Employee-related Expenses Payable

Salary payable is the amount of liability or payment of the company towards its employees against the services provided by them but not yet paid at the end of the month, year, or for a specific period of time. These amounts include the basic salary, overtime, bonus, and other allowance. These payables are required to recognize along with the salary’s expenses in the company’s financial statements at the end of the period. Salary payable is a current liability account containing all the balance or unpaid wages at the end of the accounting period.

The amount of salary payable is reported in the balance sheet at the end of the month or year, and it is not reported in the income statement.

Accounting treatment of salary payable:

Salary payable is classified as a current liability account under the head of current liabilities on the balance sheet. All the general rules of accounting are also applicable to this account.

Salary expenses are the income statement account. It is sometimes recording under the cost of goods sold, cost of services, or operating expenses depending on how the staff is involved in the operation.

Salary payable and accrued salaries expenses are the balance sheet account, and they are recording under the current liabilities sections. This account is decreasing when the company makes payable to its staff.

When the salaries expenses are recognized, but the company has not paid yet to its staff, the following journal entries should be recorded:

Dr Salary expenses XXXX

Cr Salary payable XXXX

And if the salaries are pay to its staff, then the following journal entries should be recorded:

Dr Salary payable XXXX

Cr Cash or bank XXXX

Salary expenses are the income statement account, and it records all of the salary expenses that occur during the period or year. However, the salary payable account is the balance sheet account that reports only the unpaid amount.

The same as other liabilities accounts, salary payable increase is recording on the credit side, and when it is decreasing is recording on the debit side.
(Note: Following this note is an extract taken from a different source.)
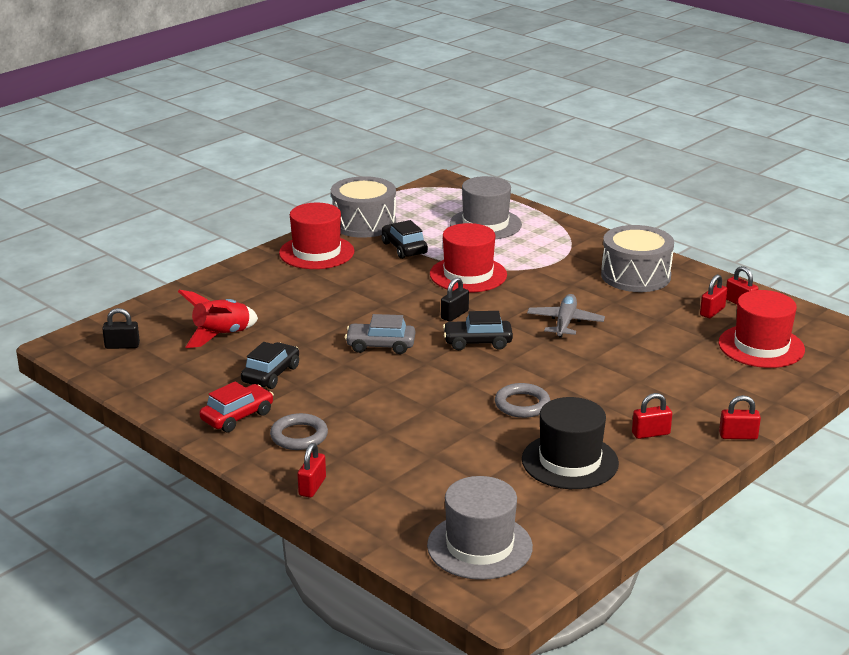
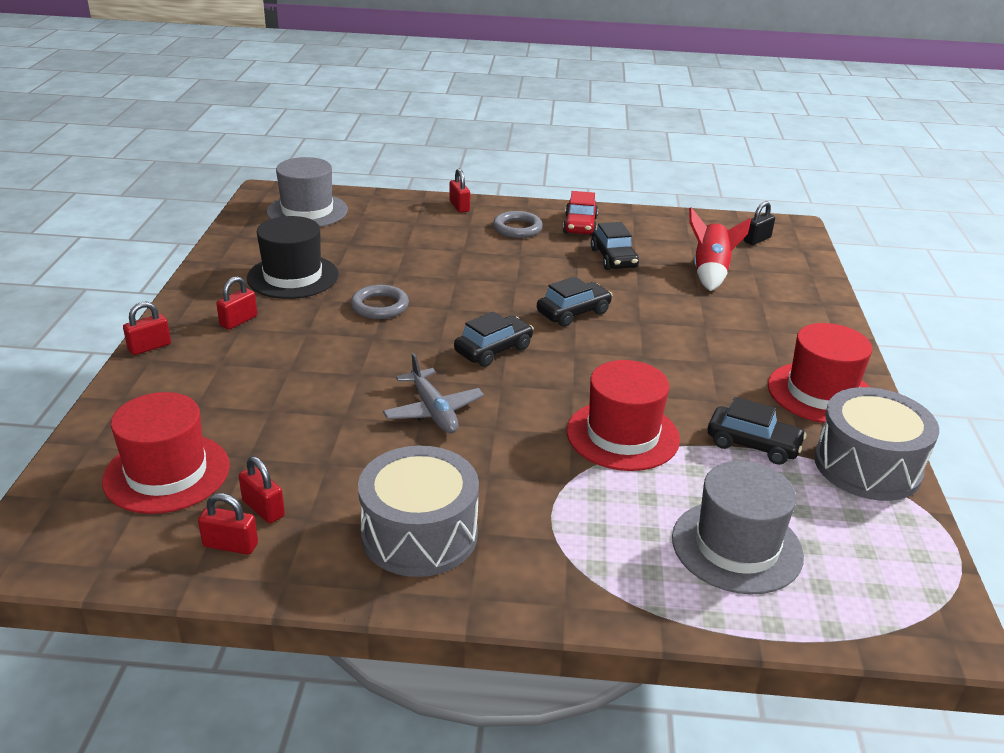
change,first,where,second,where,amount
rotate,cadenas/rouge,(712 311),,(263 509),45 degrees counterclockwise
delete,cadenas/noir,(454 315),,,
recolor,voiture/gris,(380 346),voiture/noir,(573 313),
The recording is different from the recording of assets or expenses, and it is the same effect as revenues and equity.

Salary payable Vs Accrued salary expenses:

Accrued salary expenses are different from the salaries payable. The company knows the exact amount of payment to be paid and actually incurred in the salaries payable.

However, the company’s accrued salary expenses are the expenses that the company is expected to incur based on their best estimate. However, the company does not know yet the exact amount incurred. The company needs to accrue the expenses.

Payroll journal entries fall under the payroll account and are part of your general ledger. Record the following expenses in your payroll account:

  • Payroll taxes: Federal income, Social Security, Medicare, and applicable state or local income taxes withheld from employee wages.
  • Employee compensation: Salaries, wages, bonuses, commissions, and other taxable income reported on Form.
  • Employer taxes: Employer match of Social Security and Medicare taxes, as well as federal and state unemployment taxes
  • Employee deductions for benefits: Health insurance, retirement plan, etc.
  • Employer portion of fringe benefits: Health insurance, life insurance, education assistance, etc.
  • Other deductions: Child support, spousal support, outstanding tax liabilities, etc.